Microchimeras and Serotonin

While many of the claims at improving cognition are dubious (eg, the "Mozart effect"), there is now ample reason to suspect that parental involvement in children's brain development occurs much earlier than the first 3 years. Data now suggests that maternal cues are critical to proper brain development long before birth. In this article, I will explore this almost ridiculous example of early parenting, including the strange world of microchimeras and the role maternal serotonin plays in fetal brain development. I will begin with some information about chimeric biology and then move to data involving brain development in laboratory animals.

In Greek mythology, Chimera was the name of a fantastic fire-breathing female monster who looked as if she were created by a committee. Her front part was usually depicted as a lion, her back end was a dragon, and her middle was a goat. She was a mythological creature of great destructive power.

As genetic and tissue engineering techniques became regular practice, the mixed-up characteristics of the Chimera were co-opted by the research community; they used the name to describe a very valuable—and equally mixed-up—biological phenomenon. Chimeras are now formally defined as any organism, organ, or body part made up of 2 or more tissues of differing genetic composition. This can result from grafting, genetic engineering, or even organ transplantation. The word is even used to describe molecules. Antibodies made from the proteins (or genes) of 2 or more different species, for example, are formally termed "chimeras."

It has become clear that chimeric characteristics are not just epiphenomena from research laboratories and clinics. A number of years ago it was shown that during gestation the human fetus acquires chimeric characteristics. Maternal cells get into the fetus and become an active part of its biology, extending into adulthood. Fetal tissues return the favor, entering the mother before birth and setting up shop. Such trafficking has potentially powerful consequences, from embryonic development to immune system reactivity.

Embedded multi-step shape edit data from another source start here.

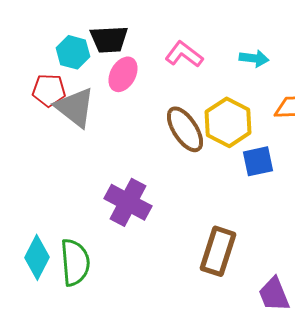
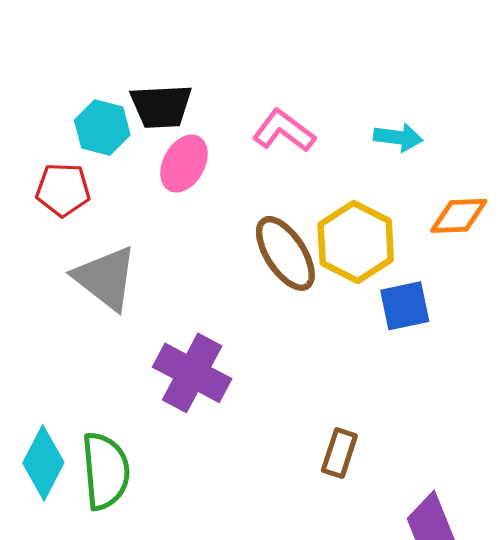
gray triangle: (75, 107) -> (106, 278), moved
brown rectangle: (218, 251) -> (339, 453), size x0.6

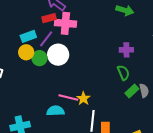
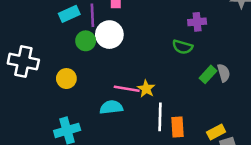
purple line: (46, 39) -> (92, 15), turned -36
yellow circle: (26, 52) -> (66, 79), moved
green semicircle: (123, 73) -> (183, 47), moved, turned 133

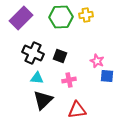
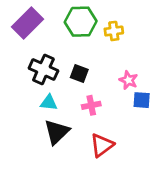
yellow cross: (86, 15) -> (114, 31), moved
red triangle: (77, 110) -> (102, 145), turned -30

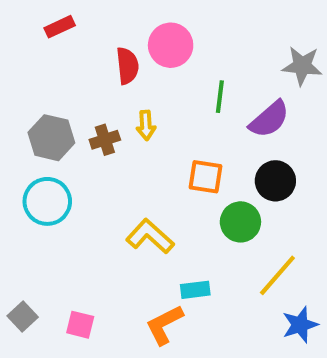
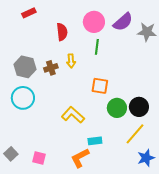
pink circle: (171, 45) -> (94, 22), moved
green line: (220, 97) -> (97, 47), moved
purple semicircle: (269, 119) -> (123, 22), moved
black circle: (275, 181) -> (139, 107), moved

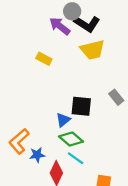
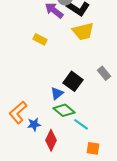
black square: (81, 106) -> (73, 81), turned 30
cyan line: (76, 158) -> (81, 124), moved

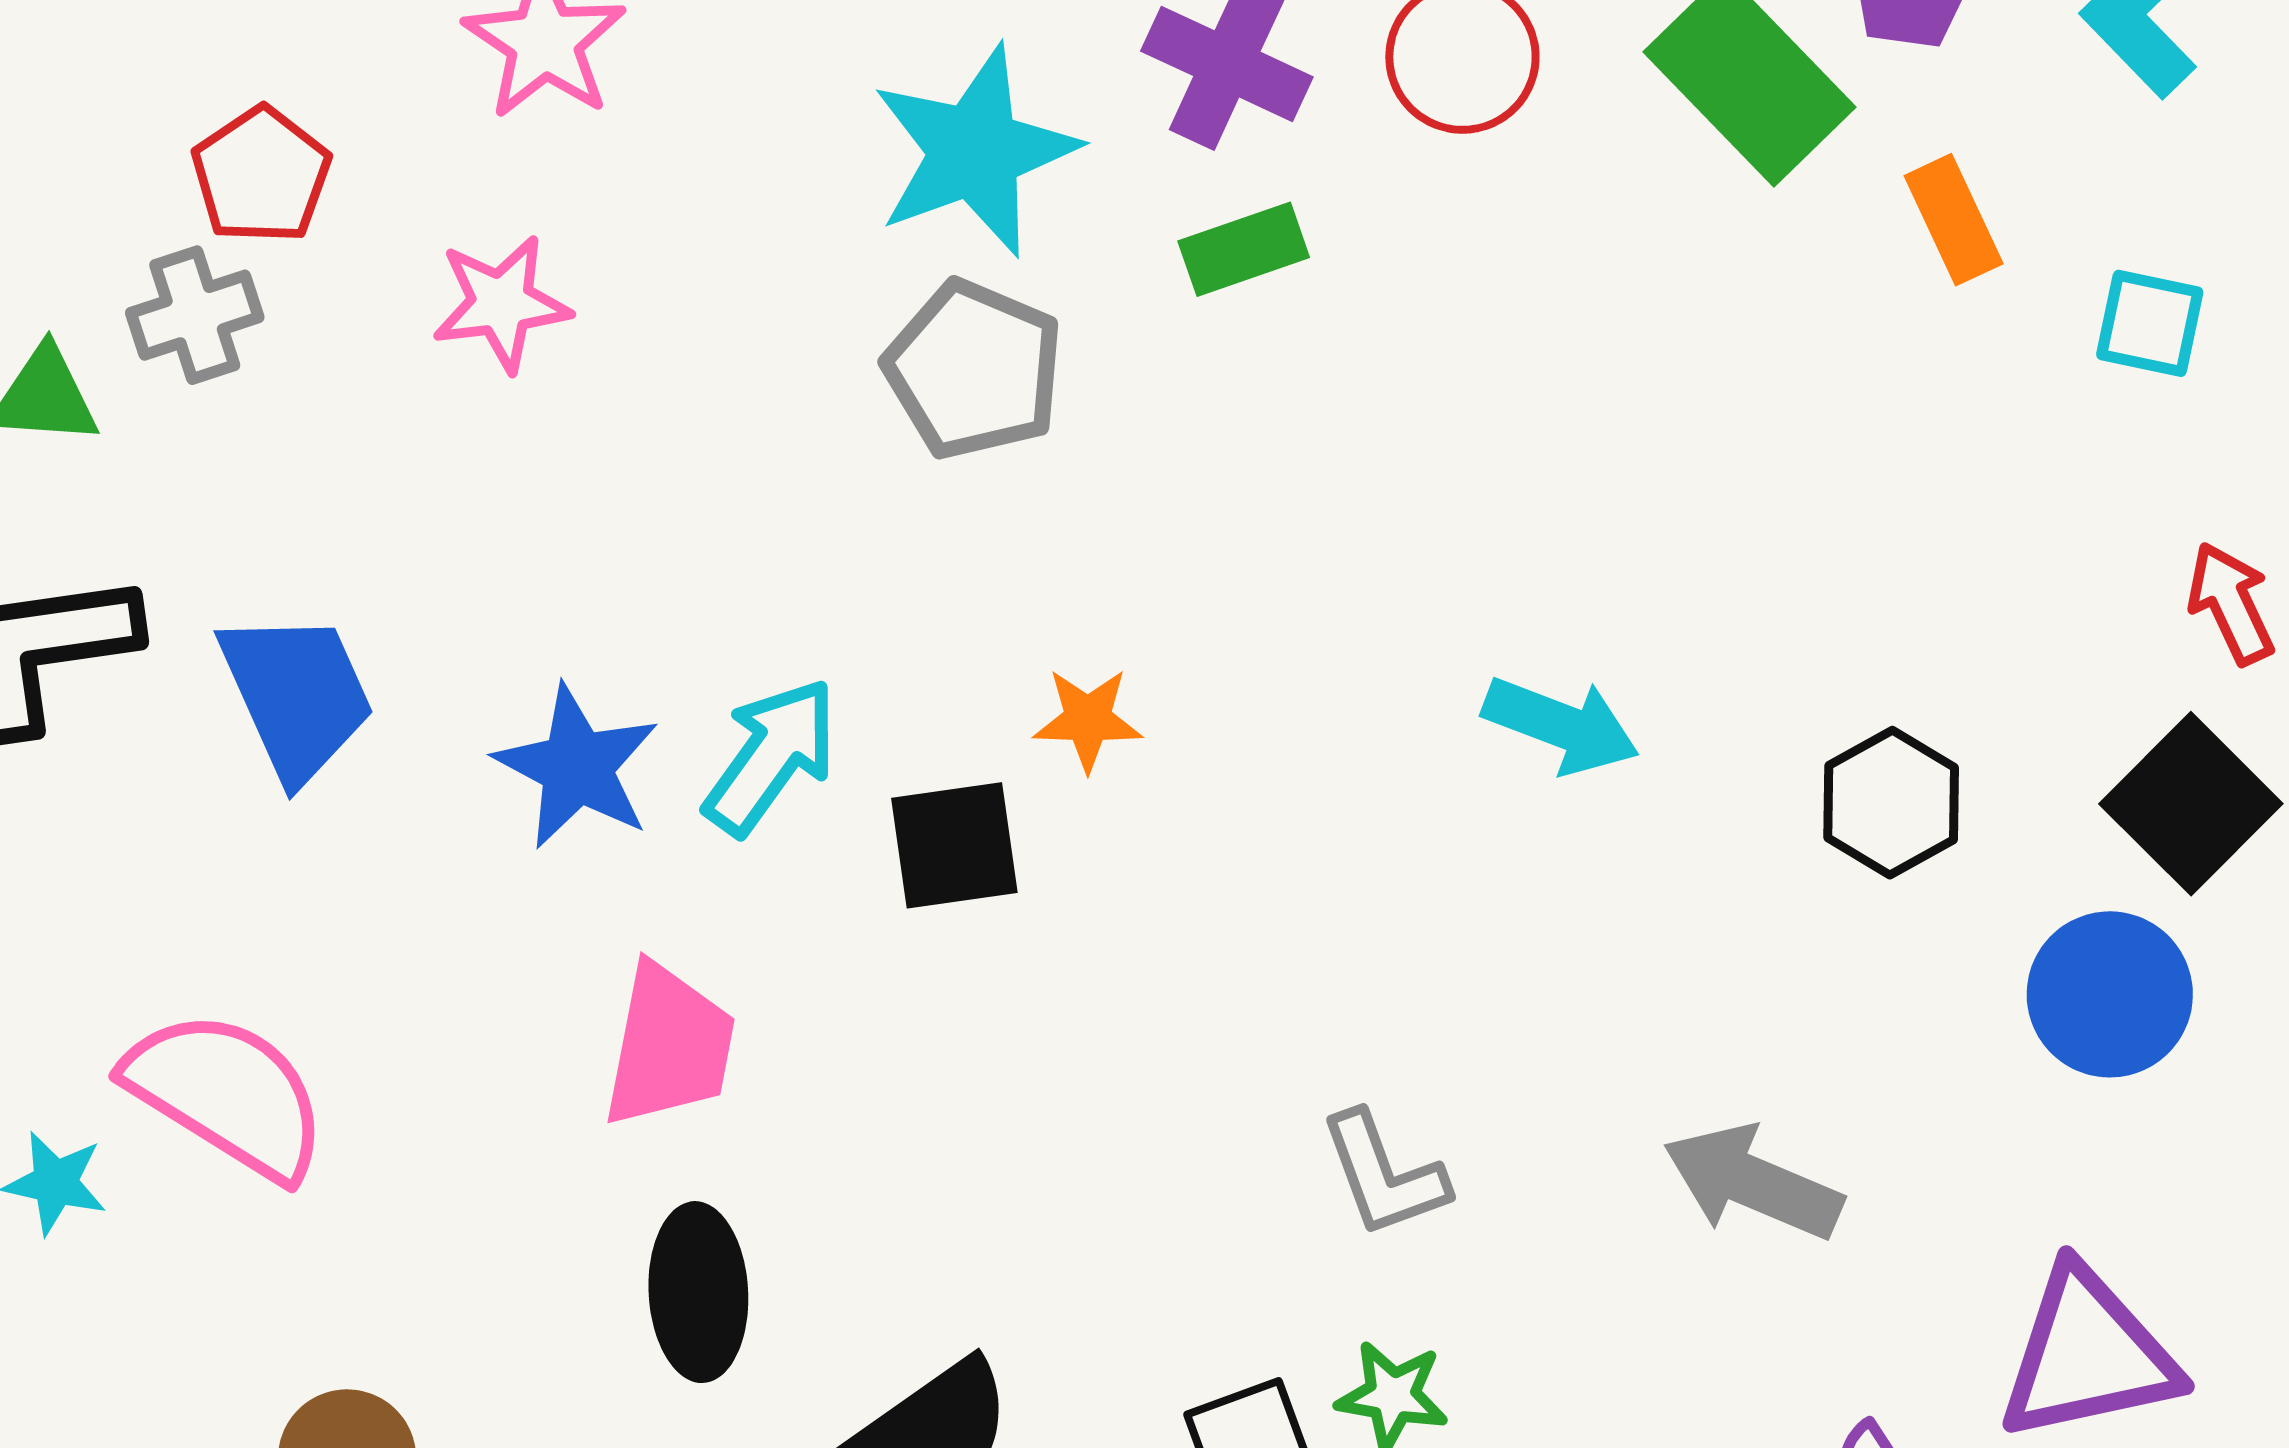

More than a decade ago, a strange observation was made in umbilical cord blood samples from male infants. About 20% of the samples contained fetal cells. These results called into question the long-held assumption that maternal cells rarely, if ever, passed into fetal circulation. More refined techniques using DNA showed the incidence to be quite common: 40% to 100% of the samples showed the exchange.

Critics argued that the data could be explained by maternal-fetal exchanges during labor. Their arguments were mostly silenced when fetal blood from second- and third-trimester pregnancy terminations revealed the same chi- meric phenomenon. Indeed, exchanges were occurring throughout pregnancy and appeared to be a normal part of gestation.

Beyond that, the phenomenon was shown to be stable, with maternal cells persisting into adulthood. The idea generated a great deal of excitement. As researchers bore down on the phenomenon, it was shown that the exchange could be 2-way—fetal cells were also found to persist in the mother. Microchimerism appeared to be a normal part of pregnancy.

There are many powerful consequences of microchimerism. One is the generation of autoimmune diseases, demonstrated most notably in systemic sclerosis (scleroderma). The phenomenon has also been linked to autism, phenylketonuria, and irritable bowel syndrome.

One of the most intriguing hypotheses, however, has to do with normal development. Why would the fetal-maternal interactions, previously thought so impossible, turn out to be so prevalent? Why doesn't everybody suffer from some kind of immunological meltdown, especially women who bear more than one child? The answer is a bit of a shocker. It is very possible that, immune issues aside, the exchange is critical for the successful transit of a baby through gestation.

Just how consequential this exchange can be to normal growth has only been recently appreciated. There may even be psychiatric consequences. Two examples—one from humans, one from mice—give a strong glimpse into the powerful role cellular exchanges play in normal fetal growth. At least in mice, this may include brain development.

The first example involves human tissues and the investigation of type 1 diabetes mellitus (T1D). T1D is the archetypal pediatric autoimmune disease, and its origins have been under intense investigation for decades.

Some researchers have suspected that the origins of T1D involve microchimeric activity (maternal-to-fetal exchanges), and a group in Seattle decided to investigate.¹ There was ample precedent—maternal cells have been shown to persist in immune-competent children in a wide variety of tissues, including the thymus, skin, thyroid, liver, and heart. They even survive in the peripheral blood of adults.

The researchers first had to develop a bulletproof assay for the detection of maternal cells in the infant. Finding fetal cells in the mother is fairly easy, especially if the fetus is a male. One simply looks for the presence of a Y chromosome. Discriminating maternal cells from fetal cells in the fetus, however, is a harder task. For that you must use quantitative polymerase chain reaction (PCR), assaying for genes that are nontransmissable and maternal-specific.